Радио передавало утреннюю программу, и вовсю орал бодрый голос: "Нам счастье досталось не с миру по нитке", а спустя какое-то время: "Все это из нашей истории сроки…" Надо ли это записывать? Какая разница, какая музыка звучала, главное было в пожаре, но помню отчетливо, что привязалась ко мне песня, не эта, а другая, тоже из утреннего концерта: "И пусть уча-щается наш пульс!" - вот эта, и она как наваждение печатала свой ритм под ногу, когда я бежал по улице к причалу.
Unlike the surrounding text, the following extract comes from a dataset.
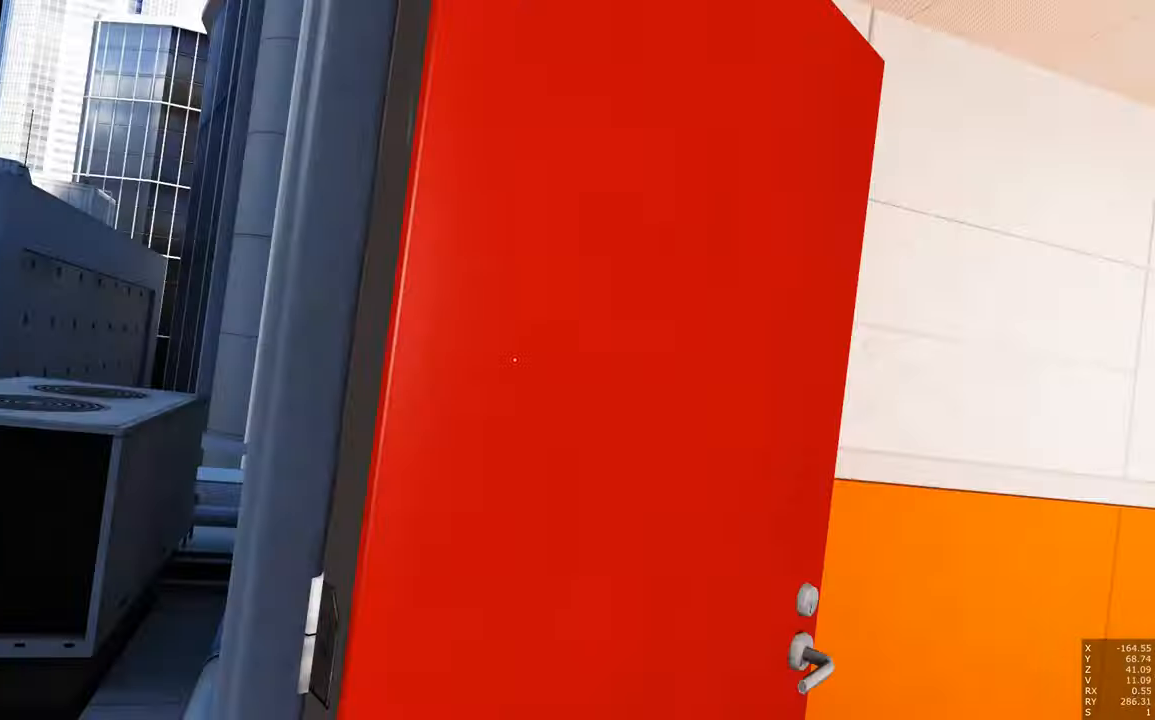
{"keys": ["w"], "mouse": [], "events": [[50, "a", "down"], [100, "s", "up"], [283, "a", "up"], [283, "w", "down"]]}
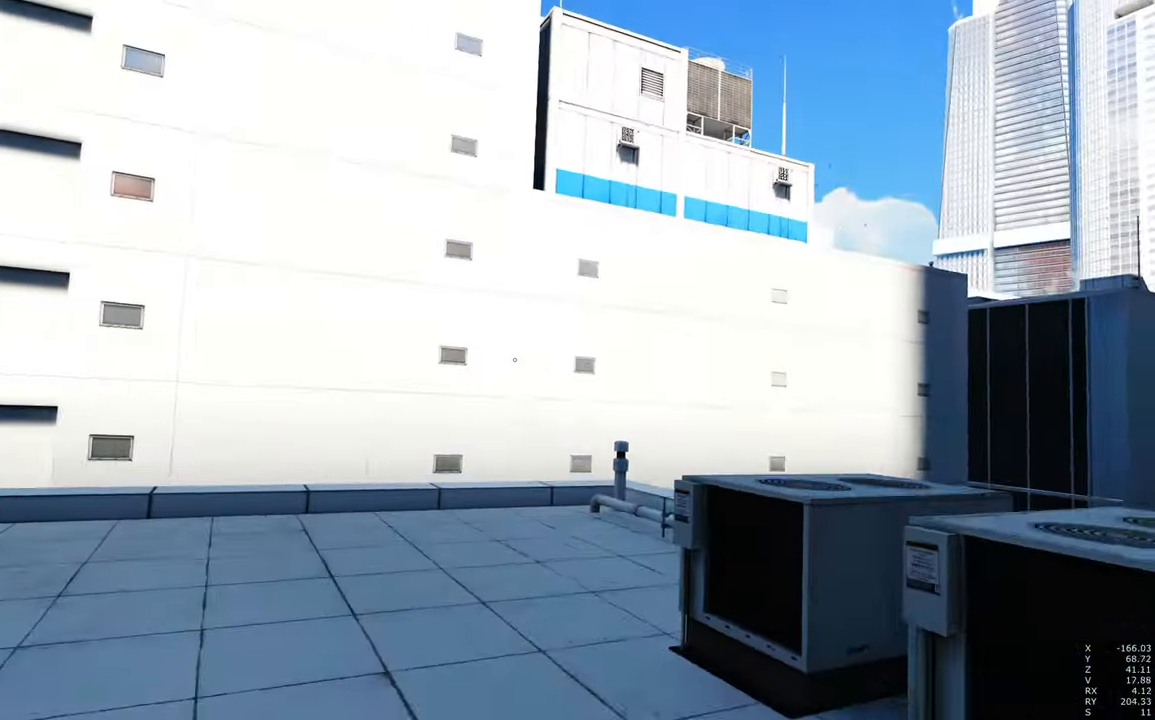
{"keys": ["e", "space", "w"], "mouse": [], "events": [[16, "space", "down"], [450, "e", "down"]]}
И было отчего участиться - дежурной сказали с блок-поста, что горело не Коромыслово, а недалеко, ударило якобы в сосну. Я сразу решил, что это никакая не молния, что это Валерий сотворил над собой. Может быть, какие-то посторонние слова привязываются, чтобы не всего оглушило страхом, чтобы сохраненный рассудок как-то сам принял какое-то решение. И еще какой-то его частью думалось, что все это не зря - и эта порван гроза, и эта ночь, и пропавший вчерашний день, ужас, ужас, я, как я, дурак, как я мог не понять недоговоренность Любы о Валере: "Уж кто пытался с собой покончить, все равно покончит". Не зря, не зря он вчера не велел ей приходить).